Billie Holiday remains, years after her death, the most famous of all jazz singers. She was born Eleanora Fagan, on April 7, 1915 in Philadelphia. Her mother, Sadie Fagan, was thirteen when Billie was born. Her father, Clarence Holiday, who played guitar with Fletcher Henderson, was fifteen. The two were married three years later, and lived together for a while. But World War I took Clarence overseas and after that his musical ambitions took him on the road. Her father did give Billie her nickname though; he had called her Bill, because she was a tomboy. She stretched that to Billie after Billie Dove, her favourite movie star.

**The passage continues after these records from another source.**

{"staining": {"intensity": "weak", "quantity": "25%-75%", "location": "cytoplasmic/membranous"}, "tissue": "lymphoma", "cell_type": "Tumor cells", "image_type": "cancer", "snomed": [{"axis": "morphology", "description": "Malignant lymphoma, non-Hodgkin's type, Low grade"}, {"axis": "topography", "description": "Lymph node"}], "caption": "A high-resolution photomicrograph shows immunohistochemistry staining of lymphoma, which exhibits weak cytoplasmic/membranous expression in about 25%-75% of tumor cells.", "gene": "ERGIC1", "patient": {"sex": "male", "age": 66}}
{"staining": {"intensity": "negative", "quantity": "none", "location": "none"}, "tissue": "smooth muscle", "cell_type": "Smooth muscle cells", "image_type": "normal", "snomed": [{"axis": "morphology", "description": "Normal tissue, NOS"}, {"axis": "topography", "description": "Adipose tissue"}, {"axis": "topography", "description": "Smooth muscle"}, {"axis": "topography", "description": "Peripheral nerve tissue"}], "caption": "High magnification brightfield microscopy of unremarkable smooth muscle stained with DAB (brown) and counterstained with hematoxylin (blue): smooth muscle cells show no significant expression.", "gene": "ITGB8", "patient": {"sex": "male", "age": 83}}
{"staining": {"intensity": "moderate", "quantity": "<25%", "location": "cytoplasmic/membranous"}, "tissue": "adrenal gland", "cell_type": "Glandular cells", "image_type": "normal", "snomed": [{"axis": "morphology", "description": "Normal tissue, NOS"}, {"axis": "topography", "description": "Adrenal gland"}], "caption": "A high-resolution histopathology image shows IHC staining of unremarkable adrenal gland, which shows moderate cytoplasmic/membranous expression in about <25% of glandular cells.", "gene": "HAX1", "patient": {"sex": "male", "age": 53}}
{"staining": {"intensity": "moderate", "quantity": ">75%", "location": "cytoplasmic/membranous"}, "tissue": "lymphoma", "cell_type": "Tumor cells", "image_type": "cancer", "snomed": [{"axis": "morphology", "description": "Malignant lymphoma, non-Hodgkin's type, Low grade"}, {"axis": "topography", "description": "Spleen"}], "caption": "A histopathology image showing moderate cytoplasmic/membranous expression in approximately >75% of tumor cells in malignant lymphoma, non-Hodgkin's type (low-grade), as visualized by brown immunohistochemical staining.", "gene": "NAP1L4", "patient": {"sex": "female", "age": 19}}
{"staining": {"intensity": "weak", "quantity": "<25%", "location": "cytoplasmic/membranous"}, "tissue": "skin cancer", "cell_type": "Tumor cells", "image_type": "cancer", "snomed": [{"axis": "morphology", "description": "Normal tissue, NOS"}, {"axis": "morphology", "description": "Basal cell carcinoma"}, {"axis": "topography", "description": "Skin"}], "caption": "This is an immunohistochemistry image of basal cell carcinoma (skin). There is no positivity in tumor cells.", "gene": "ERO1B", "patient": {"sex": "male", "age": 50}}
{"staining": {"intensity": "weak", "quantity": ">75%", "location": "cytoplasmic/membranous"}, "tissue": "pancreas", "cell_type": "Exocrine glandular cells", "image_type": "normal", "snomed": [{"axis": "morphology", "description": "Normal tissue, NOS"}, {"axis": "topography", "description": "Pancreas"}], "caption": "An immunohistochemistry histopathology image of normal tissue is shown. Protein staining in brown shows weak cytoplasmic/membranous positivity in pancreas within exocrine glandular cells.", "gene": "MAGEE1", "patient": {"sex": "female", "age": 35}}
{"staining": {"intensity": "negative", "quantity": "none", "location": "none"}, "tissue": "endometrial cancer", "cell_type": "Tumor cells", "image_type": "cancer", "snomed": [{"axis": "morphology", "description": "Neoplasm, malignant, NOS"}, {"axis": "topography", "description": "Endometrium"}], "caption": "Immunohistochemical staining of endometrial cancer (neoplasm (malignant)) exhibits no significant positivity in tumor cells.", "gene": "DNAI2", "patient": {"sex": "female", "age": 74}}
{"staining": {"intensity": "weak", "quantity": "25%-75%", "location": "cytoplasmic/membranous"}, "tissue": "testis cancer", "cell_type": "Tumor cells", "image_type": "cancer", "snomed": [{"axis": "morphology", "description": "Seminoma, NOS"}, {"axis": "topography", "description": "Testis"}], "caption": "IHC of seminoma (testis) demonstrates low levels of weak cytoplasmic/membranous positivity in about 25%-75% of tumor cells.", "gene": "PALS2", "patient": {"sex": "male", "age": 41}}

"Lady Day" (as she was named by Lester Young) had first heard the music of Louis Armstrong and Bessie Smith on a Victrola at Alice Dean's, the Baltimore "house of ill repute" where she ran errands and scrubbed floors as a young girl. She made her singing debut in obscure Harlem nightclubs.

She was discovered by John Hammond singing in Harlem clubs. He arranged for her to record a couple of titles with Benny Goodman in 1933 and although those were not all that successful, it was the start of her career. Two years later she was teamed with a pickup band led by Teddy Wilson and the combination clicked. During 1935-42 she would make some of the finest recordings of her career, jazz-oriented performances in which she was joined by the who's who of swing. Between 1933 and 1944, she recorded over 200 "sides, " but she never received royalties for any of them.

Holiday sought to combine together Louis Armstrong's swing and Bessie Smith's sound; the result was her own fresh approach. Despite a lack of technical training, Holiday's unique diction, inimitable phrasing and acute dramatic intensity made her the outstanding jazz singer of her day. White gardenias, worn in her hair, became her trademark. Her own compositions included "God Bless the Child, " espousing the virtues of financial independence and "Don't Explain, " lament on infidelity.